Speaking at Stanford’s Hoover Institution, Blinken said:
There has been a change in the approach from Beijing toward Taiwan in recent years. … Instead of sticking with the status quo that was established in a positive way, [it made] a fundamental decision that the status quo was no longer acceptable and … Beijing was determined to pursue reunification on a much faster timeline. … And if peaceful means didn’t work, then it would employ coercive means and possibly, if coercive means don’t work, maybe forceful means — to achieve its objectives. And that is what is profoundly disrupting the status quo and creating tremendous tensions.
In some sense, Taiwan’s status quo was never acceptable to the PRC, which always insisted that Taiwan and its people were part of one Chinese nation. (Many Taiwanese believed the same, although that number is shrinking.) It would be more appropriate to say that past Chinese leaders had shelved the dispute, not that they had accepted the status quo.
On the other hand, Xi Jinping has clearly changed his country’s policy, effectively “unshelving” the dispute and behaving more aggressively toward Taiwan. His decision to do so is the “much faster timeline” to which Blinken refers. Although I believe this is a fair statement, the reference to a timeline does suggest Xi has a specific date in mind, which is misleading. Xi’s most recent statements show no such plan and are at most mildly more pressing than past pronouncements. Presumably, he would like to absorb Taiwan before his tenure expires, but there is no evidence he has set a certain date and his tenure may be long indeed.

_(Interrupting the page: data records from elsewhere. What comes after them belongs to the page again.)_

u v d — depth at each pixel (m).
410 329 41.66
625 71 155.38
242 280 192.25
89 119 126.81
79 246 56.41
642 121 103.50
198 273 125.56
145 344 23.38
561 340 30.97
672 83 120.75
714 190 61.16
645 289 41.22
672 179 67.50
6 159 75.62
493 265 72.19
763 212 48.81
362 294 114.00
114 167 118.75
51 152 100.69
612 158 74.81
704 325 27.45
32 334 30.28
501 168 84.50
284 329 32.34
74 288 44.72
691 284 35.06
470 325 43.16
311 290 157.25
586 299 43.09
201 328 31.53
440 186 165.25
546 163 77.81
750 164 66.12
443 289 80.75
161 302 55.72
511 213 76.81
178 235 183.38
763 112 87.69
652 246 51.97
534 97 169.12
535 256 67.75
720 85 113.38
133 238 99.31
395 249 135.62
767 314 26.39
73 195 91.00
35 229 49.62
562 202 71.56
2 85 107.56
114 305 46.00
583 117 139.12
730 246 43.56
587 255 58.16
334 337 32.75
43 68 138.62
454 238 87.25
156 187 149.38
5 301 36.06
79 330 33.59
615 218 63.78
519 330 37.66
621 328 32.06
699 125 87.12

Xi’s aggressive actions in Hong Kong and against Taiwan have accelerated Taiwan’s alienation from China, all but eliminating any potential for a peaceful settlement in the foreseeable future. Xi has thus painted himself into a corner: If he is to unify Taiwan, it will have to be through military conquest. And although the PLA is improving its capabilities, a military operation to conquer Taiwan would still be an extremely risky operation. It would seem completely counter to China’s interests to launch such an invasion, but ultimately all that matters is whether Xi believes that.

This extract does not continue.